L’interesse per questo bunker italiano, unico nel suo genere, è già giunto da investitori provenienti da tutto il mondo, dal Principato di Monaco agli Emirati Arabi, testimoniando una crescente domanda di sicurezza e resilienza a livello globale.
Mentre Paesi come la Finlandia hanno introdotto l’obbligo di costruzione di rifugi negli edifici di grandi dimensioni, e la Svezia vanta una rete di rifugi in grado di ospitare milioni di persone, l’Italia, un tempo all’avanguardia nella costruzione di infrastrutture sotterranee, si ritrova con un numero limitato di bunker.

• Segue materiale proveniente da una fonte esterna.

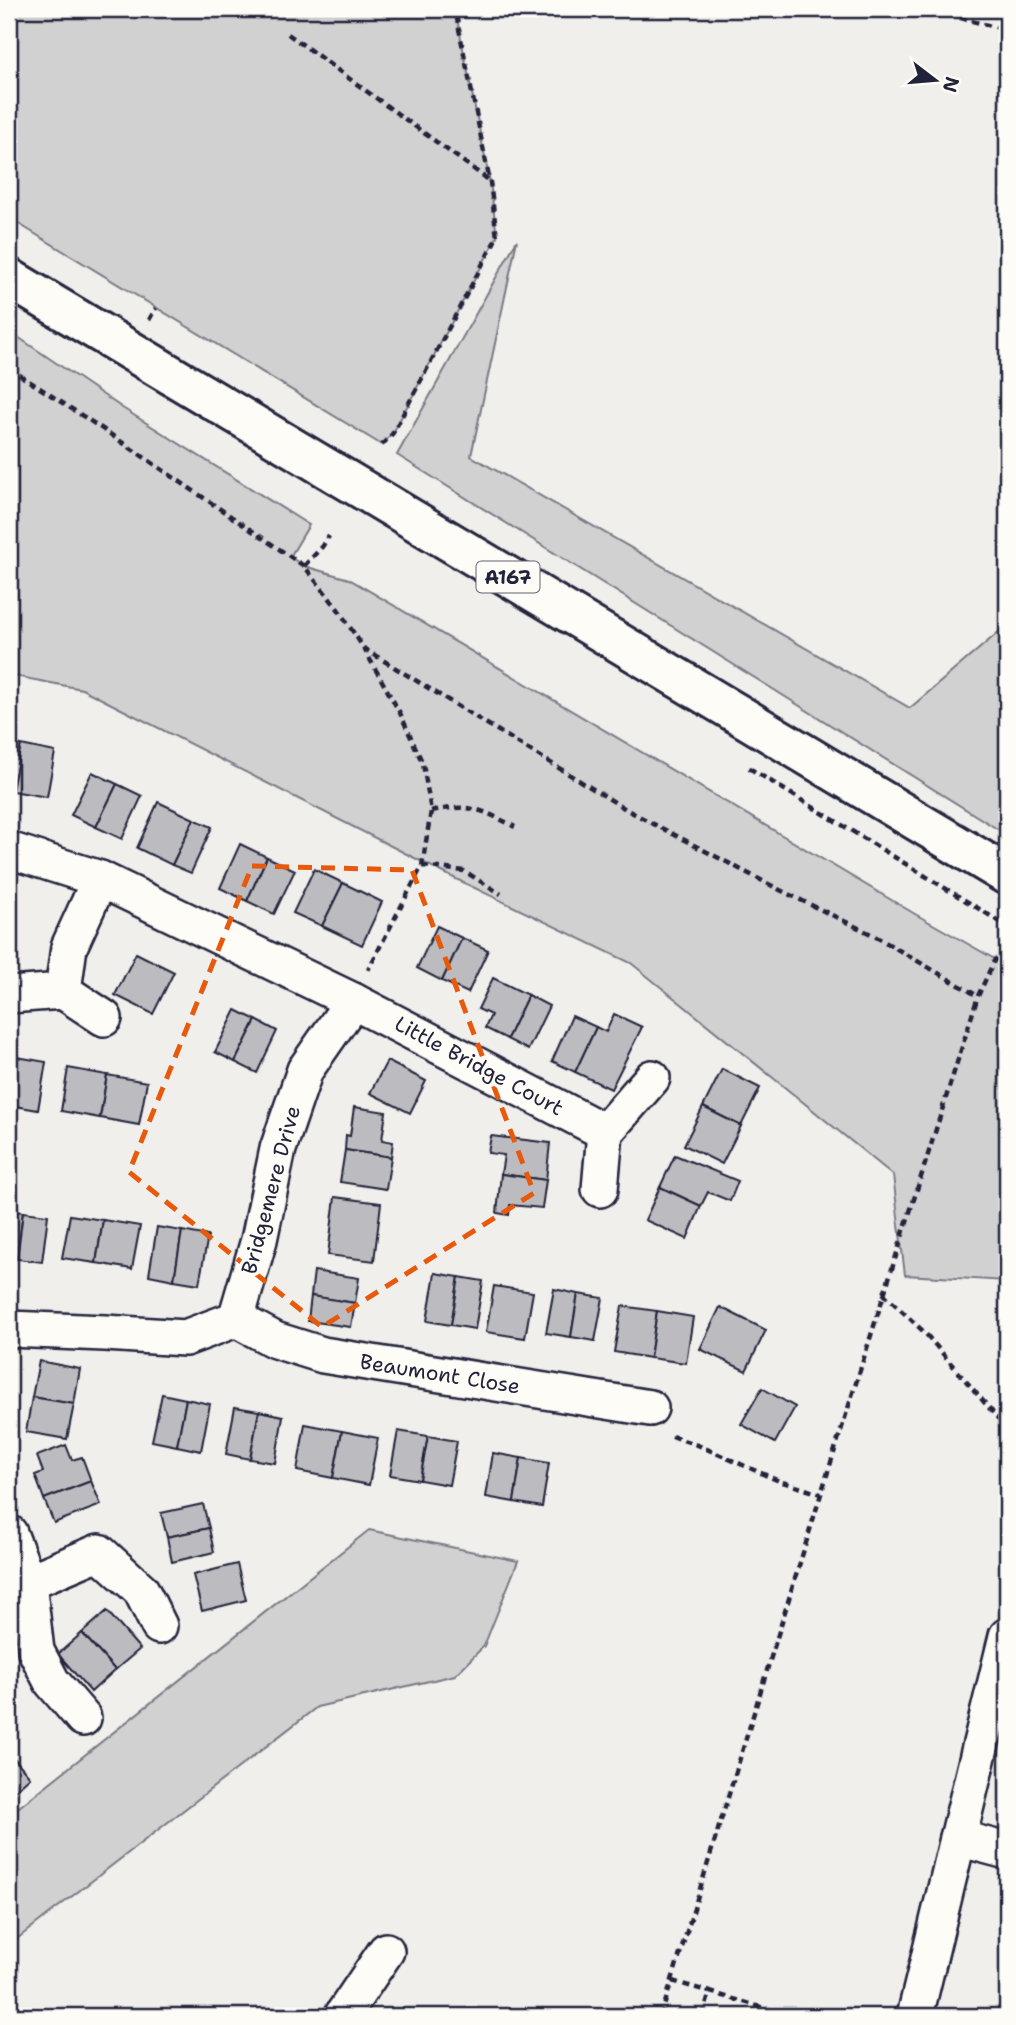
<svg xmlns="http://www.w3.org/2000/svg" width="1016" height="2025" viewBox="0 0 1016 2025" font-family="'Shantell Sans',sans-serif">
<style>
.green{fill:#d2d1d1;stroke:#7a7a86;stroke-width:2}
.building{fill:#bcbcc0;stroke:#22223b;stroke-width:2}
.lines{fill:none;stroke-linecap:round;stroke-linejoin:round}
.minor-casing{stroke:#22223b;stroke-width:40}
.highway-casing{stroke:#22223b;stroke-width:44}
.path{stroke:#22223b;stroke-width:4.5;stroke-dasharray:7 5;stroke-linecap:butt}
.minor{stroke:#fdfcf7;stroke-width:35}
.highway{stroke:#fdfcf7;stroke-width:38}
.marked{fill:none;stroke:#e8590c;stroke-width:5;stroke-dasharray:14 9;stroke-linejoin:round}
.labels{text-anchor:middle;stroke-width:7;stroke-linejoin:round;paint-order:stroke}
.shield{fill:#fdfcf7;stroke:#646373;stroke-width:2}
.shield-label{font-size:19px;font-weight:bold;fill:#22223b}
.street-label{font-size:21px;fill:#22223b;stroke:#fdfcf7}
</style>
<rect width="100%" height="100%" fill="#f0efec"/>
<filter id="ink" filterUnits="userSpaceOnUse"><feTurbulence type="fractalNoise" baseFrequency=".0143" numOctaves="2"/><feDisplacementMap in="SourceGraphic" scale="14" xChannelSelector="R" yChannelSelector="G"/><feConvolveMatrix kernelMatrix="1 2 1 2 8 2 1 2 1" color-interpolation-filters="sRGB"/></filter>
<g filter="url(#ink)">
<g class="green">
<path d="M9,9H455L490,182L497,237L393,433L382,445L9,218Z"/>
<path d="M517,240L471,456L910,708L1007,625V835L397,455Z"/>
<path d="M9,331L124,409L309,525L290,557L304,566L349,579L915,914L1007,966V1281L905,1275L893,1175L631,963L454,878L82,689L9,675Z"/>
<path d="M369,1530L518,1561L484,1646L455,1675L317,1707L9,1945V1815Z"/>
</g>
<g class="building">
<path d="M9,743L21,745L12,791L9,790Z"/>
<path d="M21,745L55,752L47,797L12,791Z"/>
<path d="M92,772L117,784L96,827L71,815Z"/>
<path d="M117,784L142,796L122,839L96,827Z"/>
<path d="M158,802L194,819L172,865L137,848Z"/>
<path d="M194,819L212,827L191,873L172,865Z"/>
<path d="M240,844L267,857L247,901L220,888Z"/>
<path d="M267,857L295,870L274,914L247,901Z"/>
<path d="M314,869L343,883L322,926L293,913Z"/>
<path d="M343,883L382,902L362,945L322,926Z"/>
<path d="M9,917L16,918L13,940L9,939Z"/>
<path d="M437,926L462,938L442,981L417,968Z"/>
<path d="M462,938L488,950L468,993L442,981Z"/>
<path d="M136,953L174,972L153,1014L115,995Z"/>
<path d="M493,978L528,995L507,1039L485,1028L491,1015L478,1009Z"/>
<path d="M528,995L549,1006L528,1050L507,1039Z"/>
<path d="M236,1010L256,1020L235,1062L215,1052Z"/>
<path d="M614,1014L642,1027L611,1089L575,1072L596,1027L606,1032Z"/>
<path d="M572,1016L596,1027L575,1072L552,1061Z"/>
<path d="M256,1020L277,1031L257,1073L235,1062Z"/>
<path d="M11,1056L46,1062L38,1110L9,1105V1069Z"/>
<path d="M387,1061L426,1081L410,1113L370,1093Z"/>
<path d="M68,1068L107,1075L100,1118L61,1111Z"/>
<path d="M722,1069L760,1088L741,1126L703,1107Z"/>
<path d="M107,1075L147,1082L139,1125L100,1118Z"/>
<path d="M354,1107L386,1112L382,1140L393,1142L391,1157L345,1150L346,1135L350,1136Z"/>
<path d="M703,1107L741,1126L722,1164L684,1145Z"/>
<path d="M491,1136L550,1143L546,1180L501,1174L504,1155L488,1153Z"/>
<path d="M345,1150L391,1157L386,1189L340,1182Z"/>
<path d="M675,1155L738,1181L730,1201L708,1192L701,1206L660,1187Z"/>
<path d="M501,1174L546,1180L542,1208L510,1205L509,1215L497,1213Z"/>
<path d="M660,1187L701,1206L687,1239L645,1220Z"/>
<path d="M335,1197L381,1203L374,1261L328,1255Z"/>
<path d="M9,1210L23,1212L17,1259L9,1258Z"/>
<path d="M23,1212L48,1215L42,1262L17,1259Z"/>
<path d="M70,1215L103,1220L96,1263L62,1258Z"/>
<path d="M103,1220L140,1226L132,1269L96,1263Z"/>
<path d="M157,1227L182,1231L174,1280L149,1275Z"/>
<path d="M182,1231L208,1236L199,1284L174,1280Z"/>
<path d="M314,1271L359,1278L355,1303L311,1296Z"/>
<path d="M435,1273L459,1277L451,1325L427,1321Z"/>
<path d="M459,1277L483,1281L475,1329L451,1325Z"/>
<path d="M494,1286L533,1292L525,1338L486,1332Z"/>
<path d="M554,1289L578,1294L571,1337L546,1333Z"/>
<path d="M578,1294L603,1298L595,1341L571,1337Z"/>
<path d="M311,1296L355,1303L351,1327L308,1321Z"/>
<path d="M622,1306L657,1311L650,1358L614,1352Z"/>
<path d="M720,1307L766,1330L746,1371L700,1349Z"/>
<path d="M657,1311L693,1317L686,1363L650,1358Z"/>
<path d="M39,1361L80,1369L74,1404L32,1397Z"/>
<path d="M762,1388L795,1407L775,1443L741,1424Z"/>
<path d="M162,1394L186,1399L177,1446L152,1441Z"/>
<path d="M32,1397L74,1404L67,1439L26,1432Z"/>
<path d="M186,1399L210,1404L201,1451L177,1446Z"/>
<path d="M235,1407L259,1411L250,1459L226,1454Z"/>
<path d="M259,1411L283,1416L275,1463L250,1459Z"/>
<path d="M305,1424L342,1431L333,1478L297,1471Z"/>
<path d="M342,1431L378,1438L369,1485L333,1478Z"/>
<path d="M398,1431L428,1436L420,1480L390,1475Z"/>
<path d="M428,1436L457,1441L449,1485L420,1480Z"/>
<path d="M66,1445L72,1460L82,1457L91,1481L44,1499L35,1475L43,1472L37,1456Z"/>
<path d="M493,1453L521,1458L514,1502L486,1497Z"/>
<path d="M521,1458L549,1463L542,1507L514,1502Z"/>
<path d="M91,1481L101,1505L54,1523L44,1499Z"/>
<path d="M203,1504L209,1528L167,1537L161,1513Z"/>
<path d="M209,1528L214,1552L172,1562L167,1537Z"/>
<path d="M237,1564L246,1600L202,1611L193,1575Z"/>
<path d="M107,1611L140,1649L115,1670L82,1633Z"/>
<path d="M82,1633L115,1670L91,1692L58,1654Z"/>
<path d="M9,1752L30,1777L9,1796Z"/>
</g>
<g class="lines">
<g class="minor-casing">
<g id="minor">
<path d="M9,850L100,879L353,1001L305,1070L278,1149L259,1240L236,1319L185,1338L105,1333L9,1329"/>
<path d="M63,991L69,947L100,879"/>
<path d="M9,995L63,991L104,1018"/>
<path d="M353,1001L605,1132"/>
<path d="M600,1189L605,1132L652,1078"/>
<path d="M236,1319L275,1340L323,1355L650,1408"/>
<path d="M9,1533L28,1582L36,1651L52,1682L83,1718"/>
<path d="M28,1582L99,1552L141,1590L159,1626"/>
<path d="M958,1838L1007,1851"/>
<path d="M342,2016L386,1951"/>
<path d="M915,2016L1007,1636"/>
</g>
</g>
<g class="highway-casing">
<path id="highway" d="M9,278L1007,875"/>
</g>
<g class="path">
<path d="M925,9L1007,30"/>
<path d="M288,34L490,181"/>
<path d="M149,320L156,308"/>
<path d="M9,368L101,428L304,566L338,609L363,647L400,713L423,764L431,811L422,866L368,970"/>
<path d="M382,445L393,433L497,237L490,182L455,9"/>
<path d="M304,566L322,547L329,536"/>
<path d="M363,648L629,811L778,889L871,934L978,996"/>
<path d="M749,768L1007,926"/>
<path d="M431,811C471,804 479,808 515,827"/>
<path d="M422,866L464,871L501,894"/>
<path d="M883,1293L925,1333L1007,1429"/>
<path d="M672,1436L700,1446L779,1481L821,1494"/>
<path d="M672,1981L710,1992"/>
<path d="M661,2016L821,1494L978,996L994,961L1007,945"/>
<path d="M703,2016L710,1992L791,2016"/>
</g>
<use href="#minor" class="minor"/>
<use href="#highway" class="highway"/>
</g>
</g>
<path class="marked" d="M252,866L412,870L534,1193L322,1327L129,1172Z"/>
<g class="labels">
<rect class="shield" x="476.5" y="561.5" width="63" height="31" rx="5"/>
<g class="shield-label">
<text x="508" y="584">A167</text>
</g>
<g class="street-label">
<text transform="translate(479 1066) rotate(28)" y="7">Little Bridge Court</text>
<text transform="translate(271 1190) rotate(-75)" y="7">Bridgemere Drive</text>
<text transform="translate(440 1374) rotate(9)" y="7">Beaumont Close</text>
</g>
</g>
<rect width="1016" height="2025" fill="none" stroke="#fdfcf7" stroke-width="35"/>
<rect x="18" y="18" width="981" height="1990" fill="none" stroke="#22223b" stroke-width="2.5" filter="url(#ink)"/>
<g transform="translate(935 80) rotate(106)" stroke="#fdfcf7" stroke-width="5" paint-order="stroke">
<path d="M0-5L12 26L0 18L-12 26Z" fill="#22223b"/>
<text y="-10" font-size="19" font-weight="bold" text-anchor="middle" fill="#22223b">N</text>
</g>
</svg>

L’eredità italiana di rifugi sotterranei si manifesta in forme diverse: a Roma, il bunker di Villa Torlonia, originariamente pensato come riparo antiaereo e antigas, è ora aperto a visite guidate per i turisti; a Milano, il Buker Breda offre un’esperienza simile; mentre a Brione, in provincia di Brescia, prende forma il primo villaggio bunker italiano, concepito come una micro-città sotterranea antiatomica, un progetto ambizioso che mira a creare un modello di resilienza comunitaria.
La trasformazione dell’ex caveau del Banco di Napoli si inserisce in questo contesto, segnando un nuovo capitolo nella storia italiana dei rifugi sotterranei, un monito silenzioso e un investimento nel futuro.